INSTRUCTION -
From the line that holds "Historia rasy" to the last line of the data, copy everything exactly; leave out all the rest.

RECORDS SHOWN -
....................
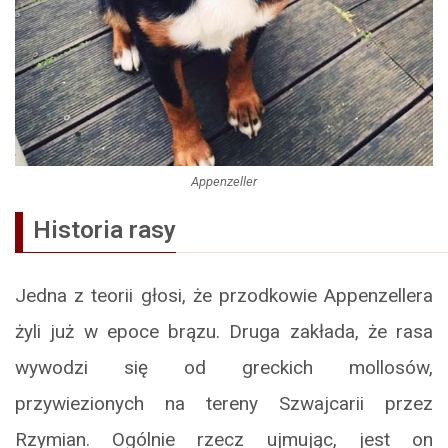
Appenzeller
Historia rasy
Jedna z teorii głosi, że przodkowie Appenzellera
żyli już w epoce brązu. Druga zakłada, że rasa
wywodzi się od greckich mollosów,
przywiezionych na tereny Szwajcarii przez
Rzymian. Ogólnie rzecz ujmując, jest on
....................
ANSWER SPACE -
Historia rasy
Jedna z teorii głosi, że przodkowie Appenzellera
żyli już w epoce brązu. Druga zakłada, że rasa
wywodzi się od greckich mollosów,
przywiezionych na tereny Szwajcarii przez
Rzymian. Ogólnie rzecz ujmując, jest on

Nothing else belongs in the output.